Here I am at the World’s Steepest Road in Harlech, North Wales. The road sign indicates an almighty 40% – but how is this measured?

**ON ROADS: **The 40% means that however far you travel horizontally, you travel 40% of that vertically. So if you go 100m across, you go 40m up.

**SO A ROAD WITH A GRADIENT OF 100% STICK VERTICALLY STRAIGHT UP IN THE AIR, RIGHT?** No! 100% would mean “across 1, up 1”, so such a road would make an angle of $45$° with the horizontal. Pretty much nothing would be able to grip such a road – all the cars and people would simply slide down to the bottom. For those with a basic knowledge of trigonometry: the world’s steepest road makes an angle of $tan^{-1}(\frac{40}{100}) = 21.8$° with the horizontal.

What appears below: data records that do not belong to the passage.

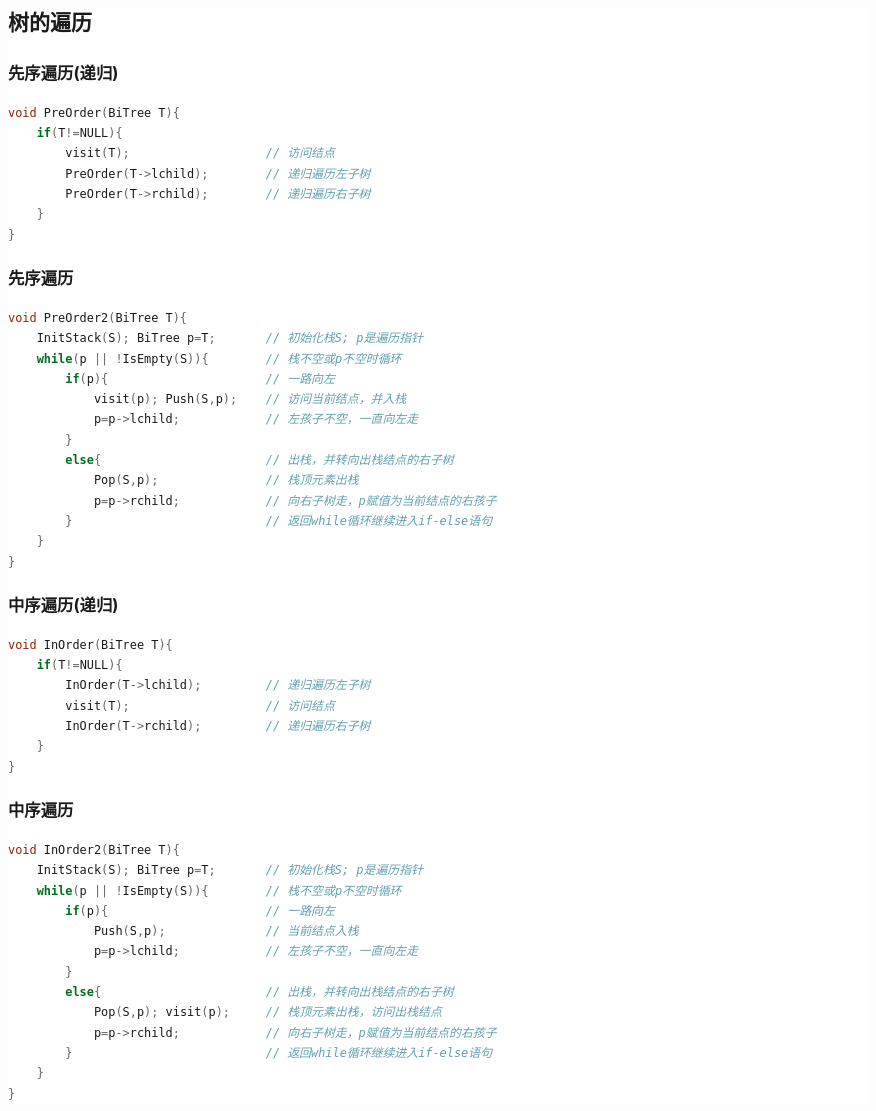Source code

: 

## 树的遍历

### 先序遍历(递归)

```c
void PreOrder(BiTree T){
    if(T!=NULL){
        visit(T);					// 访问结点
        PreOrder(T->lchild);		// 递归遍历左子树
        PreOrder(T->rchild);		// 递归遍历右子树
    }
}
```

### 先序遍历

```c
void PreOrder2(BiTree T){
	InitStack(S); BiTree p=T;		// 初始化栈S; p是遍历指针
    while(p || !IsEmpty(S)){		// 栈不空或p不空时循环
        if(p){						// 一路向左
            visit(p); Push(S,p);	// 访问当前结点，并入栈
            p=p->lchild;			// 左孩子不空，一直向左走
        }
        else{						// 出栈，并转向出栈结点的右子树
            Pop(S,p);				// 栈顶元素出栈
            p=p->rchild;			// 向右子树走，p赋值为当前结点的右孩子
        }							// 返回while循环继续进入if-else语句
    }
}
```



### 中序遍历(递归)

```c
void InOrder(BiTree T){
    if(T!=NULL){
        InOrder(T->lchild);			// 递归遍历左子树
        visit(T);					// 访问结点
        InOrder(T->rchild);			// 递归遍历右子树
    }
}
```

### 中序遍历

```c
void InOrder2(BiTree T){
	InitStack(S); BiTree p=T;		// 初始化栈S; p是遍历指针
    while(p || !IsEmpty(S)){		// 栈不空或p不空时循环
        if(p){						// 一路向左
            Push(S,p);				// 当前结点入栈
            p=p->lchild;			// 左孩子不空，一直向左走
        }
        else{						// 出栈，并转向出栈结点的右子树
            Pop(S,p); visit(p); 	// 栈顶元素出栈，访问出栈结点
            p=p->rchild;			// 向右子树走，p赋值为当前结点的右孩子
        }							// 返回while循环继续进入if-else语句
    }
}
```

**AT GCSE: **The gradient of a straight line is the $m$ in **$y=mx+c$**. It is simply a measure of how steep the line is. To find the gradient of a straight line ask yourself “**across one** (in the x-direction), **up how much** (in the y-direction)**?**“. So our steepest street in the image has a gradient of 0.4 (“across one up 0.4”).

**AT A-LEVEL:** we use **differential calculus** to measure the gradient of a curve. Measuring how steep a curve is can be really useful because it tells us how an increase in one variable affects another variable. For instance the gradient can tell us how quickly a disease is spreading, how quickly an investment is growing, or the rate at which temperature affects sales of ice cream. By the way: the gradient of a distance-time graph tells us the velocity, and the gradient of a velocity-time graph tells us the acceleration.

**BEYOND A-LEVEL:** moving into 3 (or more) dimensions, a surface can have a different gradient in different directions. Imagine walking across a bumpy landscape: you might be walking up a hill going north to south, but staying on the flat if you walk east to west. We use **partial derivatives** to measure the steepness in different directions. If a variable is a function of more than two other variables then welcome to the world of multi-dimensional mathematics (difficult to picture but still mathematically useful!).